PAGE TEXT

It is instructive to look at sub-communities that adopted formalization as a standard. In theoretical computer science this has happened in the programming language community. There many, many proofs proceed by consideration of a large number cases, of which only a couple are usually interesting. This is the perfect situation for proof assistants which can dispose of the boring stuff while making sure nothing is missed. The first ones to formalize their proofs were people who actually implemented the proof assistants. Then it was their students, the other people's students, and once the young people knew how to use the tools, the senior people joined the bandwagon (and many still prefer to use students). At any rate, in a conference on programming languages it has become the norm to say "and we formalized our proofs". To give you an idea where we are now: students who are just beginning their PhD's in this area often already are accomplished proof assistant hackers.

If we had to engineer massive adoption of formalization in mathematics, I would recommend two things:

Better tools.
Teach young people how to formalize mathematics.

There is a lot of room for improvement of the tools we use, and we can't teach old dogs new tricks.

Let me also explain why I think formalization is worth doing. It is not because we will know for sure that all that math is correct – it's irrelevant for most published math whether it is correct because the most important purpose of publication is academic promotion and not dissemination of ideas (cynical but true, just think why Elsevier is possible). The great potential of formalized mathematics is that it will give humans the ability to solve mathematical problems whose proofs are so complicated that no single human or small group of humans can comprehend or oversee using traditional methods. Another great promise is that formalized mathematics can be understood and used by machines. I guess I am looking forward to becoming the Borg.

EXERCISE REQUIREMENTS
1) In the passage on formalization, swap "tools" for "software" and write out the part starting at "Better tools." and ending at "dogs new tricks.".
2) Answer these questions from the passage on formalization:
(a) In theoretical computer science, which community has adopted formalization as a standard?
(b) What two things does the writer recommend for massive adoption of formalization in mathematics?
(c) According to the writer, what is the most important purpose of publication?

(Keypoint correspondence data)
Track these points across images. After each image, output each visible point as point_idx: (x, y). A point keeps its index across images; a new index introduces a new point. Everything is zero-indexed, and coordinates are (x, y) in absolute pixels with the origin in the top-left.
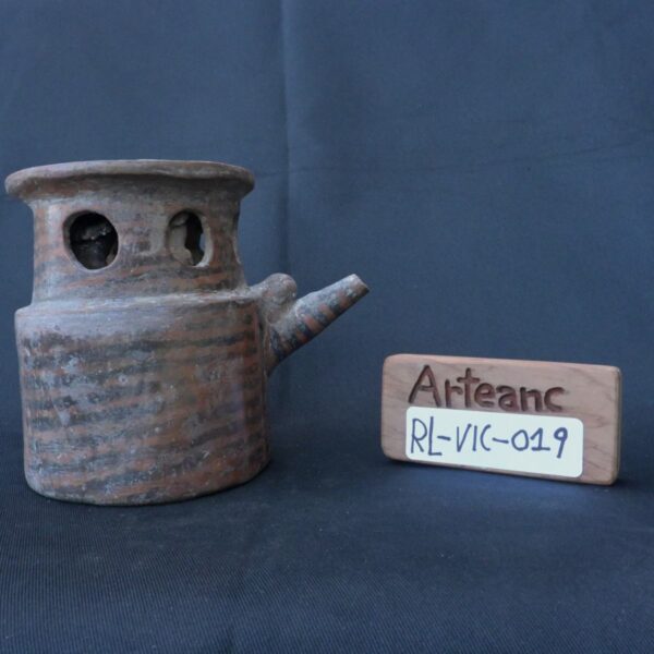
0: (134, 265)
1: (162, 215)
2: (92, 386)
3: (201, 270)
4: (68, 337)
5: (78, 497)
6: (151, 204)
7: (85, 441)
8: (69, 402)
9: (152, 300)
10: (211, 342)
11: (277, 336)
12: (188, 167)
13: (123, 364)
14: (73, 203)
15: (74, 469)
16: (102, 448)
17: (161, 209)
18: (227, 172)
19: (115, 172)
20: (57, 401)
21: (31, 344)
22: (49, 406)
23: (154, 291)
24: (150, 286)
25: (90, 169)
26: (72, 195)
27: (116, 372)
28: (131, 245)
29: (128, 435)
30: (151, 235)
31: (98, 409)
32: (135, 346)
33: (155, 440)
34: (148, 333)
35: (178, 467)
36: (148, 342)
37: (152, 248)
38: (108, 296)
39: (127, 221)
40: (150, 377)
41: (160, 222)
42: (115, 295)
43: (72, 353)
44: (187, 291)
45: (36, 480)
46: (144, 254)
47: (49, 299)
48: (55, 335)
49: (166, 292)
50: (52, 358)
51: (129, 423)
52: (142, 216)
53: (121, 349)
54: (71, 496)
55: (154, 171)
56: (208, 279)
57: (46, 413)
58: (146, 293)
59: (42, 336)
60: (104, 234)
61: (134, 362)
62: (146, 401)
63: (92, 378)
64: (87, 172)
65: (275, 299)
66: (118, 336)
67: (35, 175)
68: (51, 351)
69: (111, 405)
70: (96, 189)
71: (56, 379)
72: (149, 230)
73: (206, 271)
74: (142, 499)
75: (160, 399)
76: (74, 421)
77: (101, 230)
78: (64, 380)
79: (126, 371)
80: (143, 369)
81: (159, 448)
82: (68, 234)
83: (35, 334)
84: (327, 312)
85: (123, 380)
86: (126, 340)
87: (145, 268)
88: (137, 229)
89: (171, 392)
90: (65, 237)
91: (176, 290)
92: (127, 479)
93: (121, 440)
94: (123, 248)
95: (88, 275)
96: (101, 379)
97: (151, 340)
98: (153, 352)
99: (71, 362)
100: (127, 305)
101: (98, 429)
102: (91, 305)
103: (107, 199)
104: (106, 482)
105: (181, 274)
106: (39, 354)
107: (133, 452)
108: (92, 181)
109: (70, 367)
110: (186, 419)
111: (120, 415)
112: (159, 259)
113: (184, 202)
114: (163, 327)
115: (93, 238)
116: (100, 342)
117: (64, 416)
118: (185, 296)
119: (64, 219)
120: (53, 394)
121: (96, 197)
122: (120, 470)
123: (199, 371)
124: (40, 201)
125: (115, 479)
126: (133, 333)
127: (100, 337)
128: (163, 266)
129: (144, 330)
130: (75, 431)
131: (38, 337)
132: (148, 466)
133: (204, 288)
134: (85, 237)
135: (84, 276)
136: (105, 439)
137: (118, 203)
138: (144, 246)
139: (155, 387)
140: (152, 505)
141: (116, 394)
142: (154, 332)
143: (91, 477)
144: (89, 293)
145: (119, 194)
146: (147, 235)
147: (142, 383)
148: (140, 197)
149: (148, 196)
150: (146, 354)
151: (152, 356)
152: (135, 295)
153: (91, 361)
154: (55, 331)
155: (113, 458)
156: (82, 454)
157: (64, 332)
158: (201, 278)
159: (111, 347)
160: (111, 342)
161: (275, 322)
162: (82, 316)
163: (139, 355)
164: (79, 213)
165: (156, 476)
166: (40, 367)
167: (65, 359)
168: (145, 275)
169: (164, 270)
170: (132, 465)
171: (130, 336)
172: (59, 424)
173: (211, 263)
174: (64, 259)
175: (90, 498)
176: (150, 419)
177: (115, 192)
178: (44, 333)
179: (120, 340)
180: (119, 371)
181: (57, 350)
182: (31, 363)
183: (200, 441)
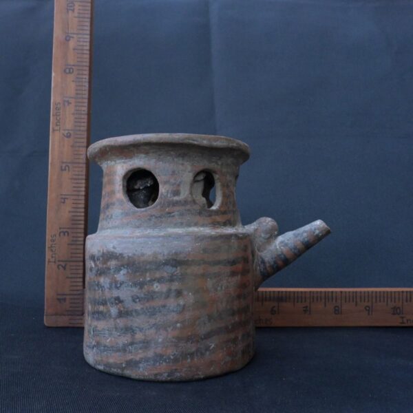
0: (168, 206)
1: (189, 172)
2: (136, 290)
3: (213, 211)
4: (121, 254)
5: (119, 371)
6: (183, 164)
7: (128, 330)
8: (118, 300)
9: (179, 231)
10: (218, 263)
11: (263, 262)
12: (209, 140)
13: (158, 275)
14: (131, 163)
15: (119, 350)
16: (139, 336)
17: (189, 168)
18: (235, 145)
19: (161, 141)
20: (109, 300)
21: (96, 258)
22: (104, 303)
23: (181, 225)
24: (180, 221)
25: (144, 139)
26: (131, 157)
27: (152, 281)
28: (168, 192)
29: (157, 327)
30: (182, 186)
31: (138, 307)
32: (167, 263)
33: (176, 333)
34: (176, 254)
35: (192, 354)
36: (175, 260)
37: (182, 195)
38: (150, 227)
39: (165, 175)
40: (176, 286)
41: (188, 177)
42: (155, 226)
43: (123, 266)
44: (203, 225)
45: (90, 356)
46: (176, 198)
47: (110, 228)
48: (113, 253)
49: (189, 225)
50: (109, 269)
51: (159, 319)
52: (176, 172)
53: (159, 265)
54: (114, 370)
55: (187, 141)
56: (218, 218)
57: (101, 308)
58: (176, 225)
59: (103, 253)
60: (149, 185)
61: (165, 274)
62: (172, 303)
63: (135, 284)
64: (142, 141)
65: (263, 235)
66: (155, 254)
67: (108, 144)
68: (109, 263)
69: (147, 305)
70: (147, 153)
71: (111, 284)
72: (180, 182)
73: (216, 212)
75: (182, 302)
76: (121, 314)
77: (147, 182)
78: (116, 285)
79: (160, 280)
80: (171, 280)
81: (179, 339)
82: (125, 184)
83: (99, 251)
84: (300, 246)
85: (157, 287)
86: (160, 258)
87: (176, 208)
88: (172, 181)
89: (190, 298)
90: (123, 186)
91: (196, 225)
92: (155, 361)
93: (153, 331)
94: (162, 194)
95: (137, 212)
96: (141, 285)
97: (178, 259)
98: (179, 268)
99: (122, 272)
100: (162, 234)
101: (137, 322)
102: (138, 233)
103: (154, 160)
104: (139, 362)
105: (200, 213)
106: (100, 266)
107: (160, 340)
108: (145, 147)
109: (121, 276)
110: (199, 318)
111: (153, 313)
112: (185, 202)
113: (204, 164)
114: (187, 250)
115: (141, 188)
116: (142, 259)
117: (114, 311)
118: (202, 229)
119: (123, 174)
120: (108, 294)
121: (147, 159)
122: (150, 354)
123: (210, 283)
124: (109, 162)
125: (147, 360)
126: (165, 254)
127: (143, 255)
128: (188, 207)
129: (174, 251)
130: (121, 322)
131: (101, 254)
132: (171, 352)
133: (215, 224)
134: (136, 187)
135: (134, 213)
136: (141, 330)
137: (161, 163)
138: (177, 193)
139: (179, 293)
140: (171, 382)
141: (151, 296)
142: (180, 253)
143: (129, 357)
144: (137, 224)
145: (162, 157)
146: (179, 185)
147: (169, 290)
148: (175, 159)
149: (181, 159)
150: (174, 269)
151: (178, 270)
152: (168, 227)
153: (136, 272)
154: (112, 250)
155: (146, 344)
156: (124, 340)
157: (118, 251)
158: (213, 217)
159: (150, 263)
160: (150, 259)
161: (262, 251)
162: (131, 240)
163: (168, 270)
164: (135, 169)
165: (176, 360)
166: (100, 275)
167: (118, 269)
168: (176, 213)
169: (189, 210)
170: (159, 350)
171: (164, 255)
172: (110, 316)
173: (220, 207)
174: (122, 201)
175: (128, 373)
176: (173, 317)
177: (160, 155)
178: (105, 251)
179: (156, 258)
180: (154, 280)
181: (113, 263)
182: (94, 272)
183: (208, 336)
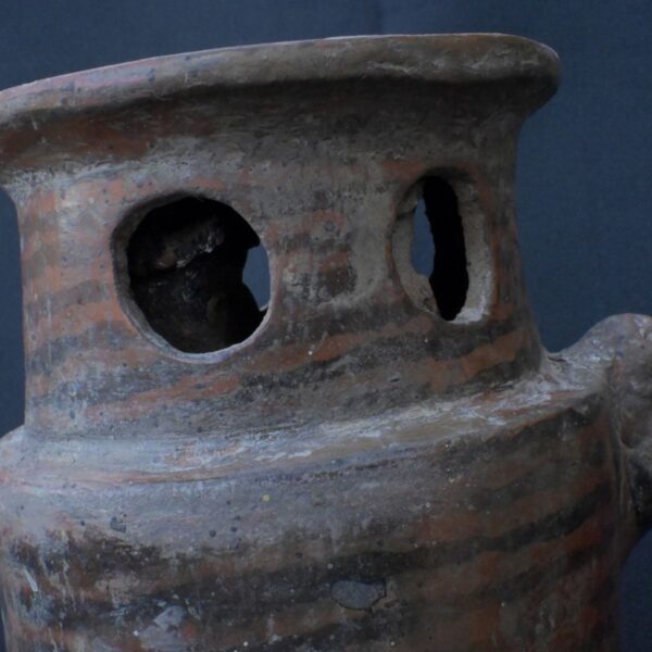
0: (315, 336)
1: (380, 190)
3: (472, 329)
4: (148, 551)
6: (352, 162)
9: (368, 431)
12: (455, 52)
14: (142, 175)
17: (377, 172)
19: (271, 78)
21: (41, 562)
23: (371, 403)
24: (361, 389)
25: (194, 74)
26: (138, 153)
28: (306, 280)
30: (356, 248)
34: (375, 529)
36: (377, 554)
37: (359, 285)
38: (248, 426)
39: (291, 212)
41: (372, 209)
42: (269, 421)
43: (162, 594)
44: (449, 393)
46: (340, 302)
47: (81, 436)
48: (113, 544)
49: (399, 401)
50: (106, 606)
52: (331, 198)
55: (372, 67)
56: (494, 354)
58: (351, 409)
59: (71, 544)
60: (209, 250)
61: (341, 615)
64: (188, 82)
65: (635, 385)
66: (293, 542)
67: (34, 104)
68: (101, 586)
70: (206, 131)
72: (348, 236)
77: (203, 240)
80: (367, 632)
82: (123, 260)
83: (52, 536)
86: (316, 553)
87: (346, 341)
88: (319, 234)
91: (425, 394)
94: (283, 293)
95: (189, 371)
97: (386, 548)
98: (391, 584)
99: (161, 620)
100: (305, 452)
102: (202, 455)
103: (238, 157)
105: (433, 347)
106: (66, 591)
108: (201, 108)
112: (375, 315)
113: (429, 151)
114: (416, 509)
115: (181, 263)
118: (447, 407)
119: (113, 223)
121: (205, 154)
123: (508, 619)
124: (41, 175)
126: (335, 535)
127: (241, 549)
128: (390, 329)
129: (365, 523)
131: (60, 546)
133: (495, 377)
134: (161, 264)
135: (180, 375)
137: (267, 164)
138: (338, 280)
142: (392, 526)
144: (194, 418)
145: (267, 140)
146: (346, 249)
148: (324, 146)
149: (343, 140)
150: (374, 591)
151: (391, 593)
152: (323, 419)
153: (219, 617)
154: (110, 533)
158: (478, 352)
159: (276, 577)
161: (637, 442)
162: (186, 489)
163: (352, 597)
164: (158, 200)
166: (70, 624)
167: (144, 609)
168: (347, 359)
169: (392, 341)
171: (328, 541)
173: (494, 307)
174: (117, 329)
177: (259, 135)
178: (78, 537)
179: (299, 555)
180: (300, 641)
181: (118, 586)
182: (41, 609)
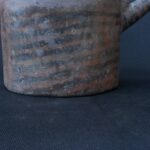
2: (58, 35)
4: (44, 8)
5: (48, 93)
7: (52, 64)
8: (43, 43)
13: (74, 23)
15: (45, 79)
16: (62, 67)
20: (35, 44)
22: (30, 46)
27: (70, 28)
29: (75, 60)
31: (60, 47)
32: (81, 13)
33: (88, 63)
35: (98, 77)
40: (87, 30)
50: (33, 20)
51: (76, 54)
53: (75, 15)
54: (43, 93)
57: (27, 51)
62: (85, 43)
63: (57, 30)
68: (33, 16)
69: (67, 45)
71: (35, 31)
74: (82, 93)
75: (91, 42)
76: (46, 53)
78: (41, 32)
79: (75, 26)
80: (84, 26)
81: (90, 67)
85: (74, 32)
89: (96, 38)
92: (75, 84)
93: (72, 63)
96: (62, 31)
98: (89, 17)
99: (45, 22)
101: (60, 57)
104: (64, 85)
106: (24, 19)
107: (77, 69)
109: (45, 25)
110: (101, 53)
111: (72, 50)
116: (62, 10)
117: (39, 51)
120: (32, 40)
122: (71, 78)
123: (107, 29)
125: (69, 83)
127: (63, 7)
130: (47, 59)
132: (85, 76)
136: (63, 63)
139: (89, 36)
141: (70, 39)
143: (56, 82)
147: (83, 34)
151: (89, 19)
154: (36, 5)
155: (68, 73)
157: (41, 5)
160: (69, 10)
163: (82, 19)
165: (88, 82)
166: (24, 26)
167: (42, 20)
170: (77, 76)
171: (79, 7)
172: (36, 56)
175: (55, 93)
176: (86, 52)
183: (105, 65)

SOLVED PROBLEMS
1)
Better software.
Teach young people how to formalize mathematics.

There is a lot of room for improvement of the software we use, and we can't teach old dogs new tricks.

2)
(a) The programming language community.
(b) Better tools, and teaching young people how to formalize mathematics.
(c) Academic promotion.